Tuesday, February 27, 2007

Tug of love

Talking about DFS Migration

SA: "How can we compare and pull off the information on permissions?"

"We bought a tool last year to pull off information."

"GH, do you have a tool we can use for pulling off?"

GH eyes closed, contented smile.

Monday, February 26, 2007

Smelly

MA was explaining the technicalities of the Unix NFS system, could not help make a note of a particular comment.

“You will need to sniff my ethereal dump.”

Toys

To SPN
AH: “Don’t be tempted to get it out and play with it while there’s no-one around.”

Monday, February 19, 2007

Woof

AH: "I'm a dog."

Monday, February 12, 2007

Clever

MSJ: "Hello, I'm working from home today and can't get into the system as my password's expired."
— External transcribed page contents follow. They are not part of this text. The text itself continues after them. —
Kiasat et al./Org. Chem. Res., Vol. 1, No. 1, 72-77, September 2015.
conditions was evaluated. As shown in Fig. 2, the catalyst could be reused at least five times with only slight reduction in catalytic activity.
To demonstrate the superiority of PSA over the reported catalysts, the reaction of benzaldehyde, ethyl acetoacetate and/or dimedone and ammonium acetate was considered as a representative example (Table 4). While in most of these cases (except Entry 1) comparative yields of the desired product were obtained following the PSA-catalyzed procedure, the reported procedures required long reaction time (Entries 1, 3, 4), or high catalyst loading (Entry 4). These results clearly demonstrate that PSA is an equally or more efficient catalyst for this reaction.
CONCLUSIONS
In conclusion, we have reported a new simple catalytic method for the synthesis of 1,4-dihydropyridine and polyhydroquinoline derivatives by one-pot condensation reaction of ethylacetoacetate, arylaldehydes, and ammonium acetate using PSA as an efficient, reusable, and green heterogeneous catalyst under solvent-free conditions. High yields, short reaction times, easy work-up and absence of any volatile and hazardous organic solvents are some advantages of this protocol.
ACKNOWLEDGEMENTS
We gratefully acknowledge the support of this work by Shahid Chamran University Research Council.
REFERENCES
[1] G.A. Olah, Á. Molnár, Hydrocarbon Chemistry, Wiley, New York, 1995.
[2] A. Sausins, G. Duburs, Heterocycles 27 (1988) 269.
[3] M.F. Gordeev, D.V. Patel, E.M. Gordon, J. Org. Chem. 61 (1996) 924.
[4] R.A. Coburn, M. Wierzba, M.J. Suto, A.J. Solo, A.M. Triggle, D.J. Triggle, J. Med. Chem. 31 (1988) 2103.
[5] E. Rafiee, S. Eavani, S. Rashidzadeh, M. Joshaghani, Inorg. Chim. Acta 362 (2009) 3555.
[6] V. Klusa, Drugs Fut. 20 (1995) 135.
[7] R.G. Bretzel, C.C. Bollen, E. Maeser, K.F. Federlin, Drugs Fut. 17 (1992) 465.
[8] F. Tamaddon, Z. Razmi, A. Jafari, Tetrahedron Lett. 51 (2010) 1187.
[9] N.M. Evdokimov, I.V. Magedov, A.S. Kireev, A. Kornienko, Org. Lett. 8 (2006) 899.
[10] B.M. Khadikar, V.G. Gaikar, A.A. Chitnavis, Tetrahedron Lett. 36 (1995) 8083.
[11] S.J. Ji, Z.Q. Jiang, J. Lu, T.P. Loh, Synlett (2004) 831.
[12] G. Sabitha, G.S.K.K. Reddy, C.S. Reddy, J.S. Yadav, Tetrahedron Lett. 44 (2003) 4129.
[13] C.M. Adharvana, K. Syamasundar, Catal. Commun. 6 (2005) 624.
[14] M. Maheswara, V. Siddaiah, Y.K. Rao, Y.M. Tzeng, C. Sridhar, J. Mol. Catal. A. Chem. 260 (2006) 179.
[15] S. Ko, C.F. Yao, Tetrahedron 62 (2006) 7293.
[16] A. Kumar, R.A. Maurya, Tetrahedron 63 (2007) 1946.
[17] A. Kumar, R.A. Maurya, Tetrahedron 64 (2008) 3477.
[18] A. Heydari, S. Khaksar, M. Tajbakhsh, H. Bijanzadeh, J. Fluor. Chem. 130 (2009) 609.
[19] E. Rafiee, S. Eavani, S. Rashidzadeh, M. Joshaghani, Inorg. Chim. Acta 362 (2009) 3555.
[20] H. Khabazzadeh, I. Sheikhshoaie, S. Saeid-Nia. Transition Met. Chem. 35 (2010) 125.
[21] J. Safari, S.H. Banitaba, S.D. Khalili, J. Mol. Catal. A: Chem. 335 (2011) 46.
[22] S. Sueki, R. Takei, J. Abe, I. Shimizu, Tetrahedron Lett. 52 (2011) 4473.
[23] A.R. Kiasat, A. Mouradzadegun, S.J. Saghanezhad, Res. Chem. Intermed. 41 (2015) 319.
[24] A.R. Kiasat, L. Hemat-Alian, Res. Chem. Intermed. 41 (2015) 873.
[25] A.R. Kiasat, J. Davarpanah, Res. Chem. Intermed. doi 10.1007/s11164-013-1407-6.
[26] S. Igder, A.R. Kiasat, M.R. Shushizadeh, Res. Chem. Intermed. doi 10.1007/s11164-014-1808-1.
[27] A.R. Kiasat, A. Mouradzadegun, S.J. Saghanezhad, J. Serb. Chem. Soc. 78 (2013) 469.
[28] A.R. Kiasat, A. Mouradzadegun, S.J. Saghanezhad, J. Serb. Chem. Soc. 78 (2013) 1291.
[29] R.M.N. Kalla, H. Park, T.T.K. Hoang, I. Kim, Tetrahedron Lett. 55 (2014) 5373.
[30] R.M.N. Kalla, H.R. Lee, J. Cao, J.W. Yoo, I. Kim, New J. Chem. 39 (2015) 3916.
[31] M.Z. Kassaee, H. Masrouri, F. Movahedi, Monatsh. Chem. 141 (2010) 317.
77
PC: "You need to reset your password and it needs to be made up of 8 characters."

MSJ: "OK, how about MENSA?"

PC: pause "Well that's only 5 characters."

MSJ: "Well, how about MENSA07?"

PC: pause "That's 7."

MSJ: "Oh."

Friday, February 09, 2007

Flushed

NJ: "I'm all about bowel movements."

Later that day.

NJ: "I try and go every morning, but sometimes I get the feeling I'm retaining."

Monday, February 05, 2007

Bootiful

Describing the rise and (probable) fall of Bernard Matthews

GC: "Did you know how he started out?"

S: "No."

GC: "He bought an incubator and 20 eggs, hatched them sold them… the rest is history."

S: "What? Did he just go to a supermarket and buy them then?"